Il s’arrêta un court instant et jugea les hommes et femmes qui n’avaient pas été nommées. Son regard s’arrêta lourdement sur les capitaines de la deuxième et troisième sections qui hochèrent simplement la tête en guise d’assentiment, une détermination franche et farouche ancrée sur leur visage. Chaque personne derrière eux les imitèrent comme un seul homme… de même que tous les membres de leur propre section, constata Norah.

Elle sentit alors en cet instant une puissante volonté l’envahir et se surprit elle-même à hocher la tête. Ce qui lui valut un haussement de sourcils étonné de la part de Judikhael. Mais aucun commentaire acerbe ou caustique dont lui seul avait le secret en temps ordinaire.

— Section 1 nous allons jouer les rabatteurs en les repoussant et en les confrontant de face, les faisant reculer vers les accès contrôlés. Section 2 et 3 vous leur empêcherez toute fuite sur les côtés, respectivement Nord et Sud. Objectif les tuer si possible. En capturer une si aucun danger. Les repousser hors de nos frontières au pire.

Son regard opalescent fit un rapide tour de la pièce, tel un rapace à la chasse guettant toute réaction.

— Des questions ?

Silence se fit.

— Synchronisation de nos compteurs.

Se disant il leva son bras, révélant une sorte de montre à son poignet gauche, et posa son index sur l’un des boutons. Imité par tous les présents, à l’exception d’elle-même.

— Trois, deux, un.

Et tous enclenchèrent cet étrange engin dont ils étaient équipés.

— Assaut à 15. Tous à vos postes.   

Laconique, bref, précis. La fourmilière s’agita de nouveau en un bel ensemble, sans aucun heurt pour autant. Chacun savait visiblement quoi faire avec exactitude. Sauf elle.

— Si tu viens, tu obéis, fit soudain Judikhael, en la faisant sursauter. Tu ne gênes pas. Tu fais ce qu’on te dit.

Hein, que, quoi ? voulut-elle répondre. Au lieu de quoi, elle ne put que déglutir et opiner du chef, sa voix lui faisant défaut.

— Ralf, je te la confie. Toi qui vantes tant ses progrès et sa rapidité d’apprentissage. Elle devient ton ombre et te colle aux basques.

Ah, le sarcasme de retour…

— Qu’elle ne gêne pas.

Il se répétait, osa-t-elle penser.

— Ou je l’assomme et la laisse sur place.  

Elle déglutit plus encore. Pourquoi avait-elle imité les autres déjà ? L’inconscience. Complètement inconsciente. Elle avait une peur bleue des créatures et tout ce qu’elle trouvait à faire était de courir dans leurs jupons ! Est-ce qu’elles portaient des jupons d’ailleurs ?

— Elle devrait rester en arrière avec les autres sections, fit Ralf, de façon calme et posée, contre toute attente.

— Elle devrait peut-être, oui, répondit Judikhael.

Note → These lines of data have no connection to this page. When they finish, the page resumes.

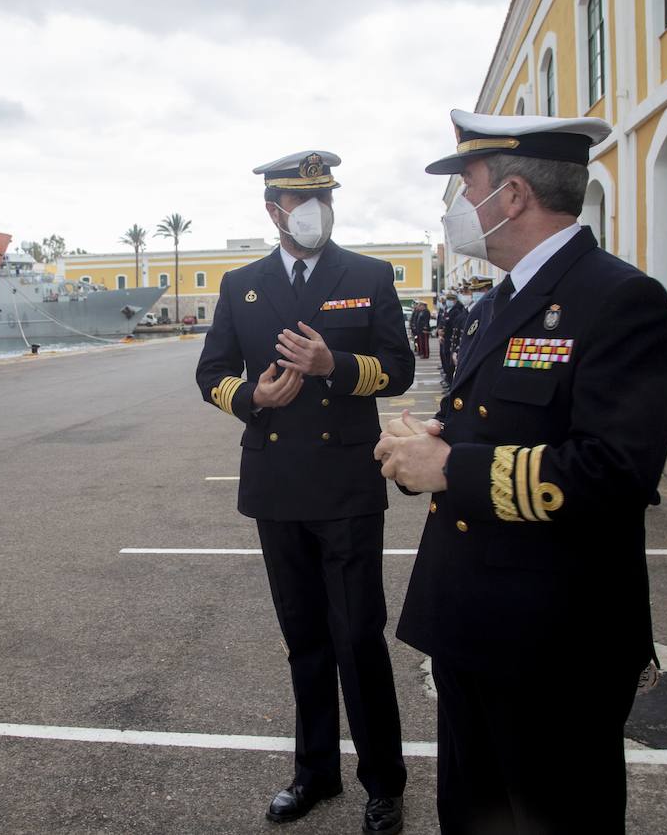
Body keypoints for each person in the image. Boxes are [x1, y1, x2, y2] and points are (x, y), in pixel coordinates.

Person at [375, 112, 667, 834]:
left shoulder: (619, 300)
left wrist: (452, 466)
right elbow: (498, 430)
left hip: (555, 641)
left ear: (511, 196)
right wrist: (431, 451)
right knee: (474, 814)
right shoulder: (497, 304)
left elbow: (615, 472)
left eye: (467, 187)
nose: (458, 209)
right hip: (473, 620)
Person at [195, 150, 413, 833]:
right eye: (299, 198)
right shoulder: (243, 285)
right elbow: (211, 372)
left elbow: (401, 369)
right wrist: (250, 397)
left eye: (323, 196)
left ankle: (383, 782)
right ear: (274, 211)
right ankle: (314, 773)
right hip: (277, 484)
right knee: (305, 640)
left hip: (346, 485)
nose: (314, 208)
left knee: (358, 639)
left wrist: (335, 365)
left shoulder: (368, 276)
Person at [437, 292, 465, 389]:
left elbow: (454, 327)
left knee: (452, 365)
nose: (447, 301)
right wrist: (440, 331)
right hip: (447, 340)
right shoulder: (448, 310)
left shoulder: (456, 311)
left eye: (449, 299)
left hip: (450, 340)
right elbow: (443, 323)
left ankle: (450, 383)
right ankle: (449, 381)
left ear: (454, 300)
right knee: (447, 361)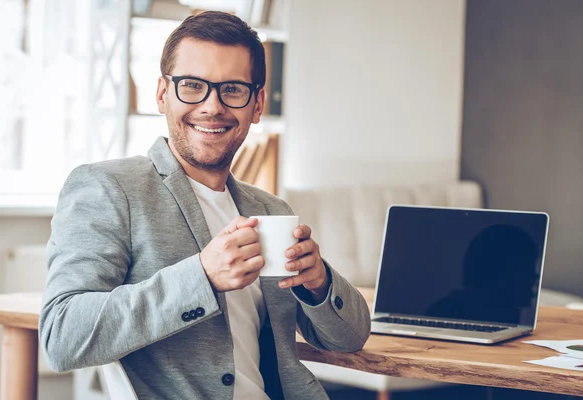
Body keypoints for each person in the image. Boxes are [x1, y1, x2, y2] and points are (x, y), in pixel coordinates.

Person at [38, 10, 371, 400]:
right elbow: (62, 336)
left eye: (232, 89)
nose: (212, 106)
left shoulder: (270, 210)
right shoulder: (109, 188)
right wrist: (201, 277)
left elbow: (350, 338)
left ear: (257, 104)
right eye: (193, 86)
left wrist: (318, 283)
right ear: (163, 94)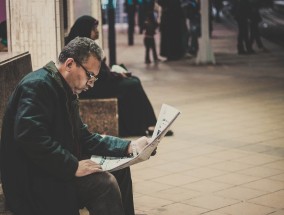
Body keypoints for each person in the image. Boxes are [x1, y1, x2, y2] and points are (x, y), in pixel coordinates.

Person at [0, 37, 153, 215]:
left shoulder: (65, 89)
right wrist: (72, 166)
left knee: (121, 172)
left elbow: (84, 136)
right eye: (90, 75)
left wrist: (128, 146)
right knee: (104, 184)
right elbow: (30, 137)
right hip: (31, 178)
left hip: (51, 166)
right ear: (70, 64)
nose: (91, 83)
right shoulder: (38, 86)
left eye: (94, 78)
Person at [65, 15, 173, 137]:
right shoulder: (81, 48)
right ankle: (149, 124)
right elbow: (96, 75)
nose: (97, 31)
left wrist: (116, 75)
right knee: (133, 84)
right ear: (86, 30)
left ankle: (146, 124)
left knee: (133, 81)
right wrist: (118, 76)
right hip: (91, 88)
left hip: (97, 83)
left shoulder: (83, 45)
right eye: (94, 28)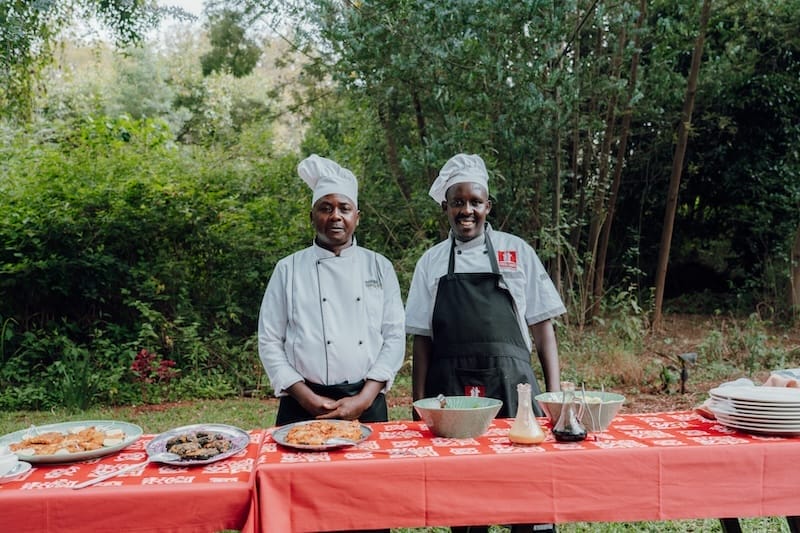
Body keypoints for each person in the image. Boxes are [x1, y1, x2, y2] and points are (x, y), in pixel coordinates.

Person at [405, 153, 566, 533]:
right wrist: (418, 405)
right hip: (451, 392)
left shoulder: (517, 252)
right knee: (465, 495)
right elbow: (422, 341)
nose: (467, 210)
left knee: (526, 486)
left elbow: (543, 329)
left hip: (514, 385)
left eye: (475, 202)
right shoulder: (431, 262)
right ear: (445, 207)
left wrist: (554, 398)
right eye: (458, 202)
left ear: (488, 206)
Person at [257, 154, 405, 428]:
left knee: (367, 471)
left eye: (344, 208)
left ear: (357, 217)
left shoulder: (379, 266)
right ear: (312, 216)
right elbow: (269, 340)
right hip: (301, 403)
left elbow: (394, 336)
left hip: (367, 402)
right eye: (326, 207)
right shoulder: (288, 269)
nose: (335, 215)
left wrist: (365, 398)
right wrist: (306, 397)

Aucun agacement ni colère ne semblaient l’agiter non plus, face au jeune homme qui osait pourtant encore le contrer. Le commandant la jaugea un court instant du regard, avant de reporter son attention sur l’insolent.

— Elle a acquiescé avec les autres. Et il est temps qu’elle voit la réalité des choses pour prendre pleinement ses décisions.

Elle crut que Ralf allait continuer à argumenter, mais un silence étrange flotta quelques secondes entre les deux hommes, qui se regardaient stoïquement. Et finalement Ralf acquiesça sans un mot.

On lui fourgua soudain une arme dans les mains, sans qu’elle ne puisse émettre la moindre remarque.

— Juste des ondes pour toi, gamine, pas de munitions qui puissent nous tuer par accident, lui expliqua rapidement Fred, qui lui ajustait déjà la sangle sur l’épaule. Allez, tu nous suis, et tout ira bien. On sera là, fit-il tout en lui tapotant l’épaule d’une main ferme.

Ils seraient là oui. Ils avaient toujours été là. Mais…

Mais ils ne seraient pas les seuls à être là. Elles aussi. Elles. Encore.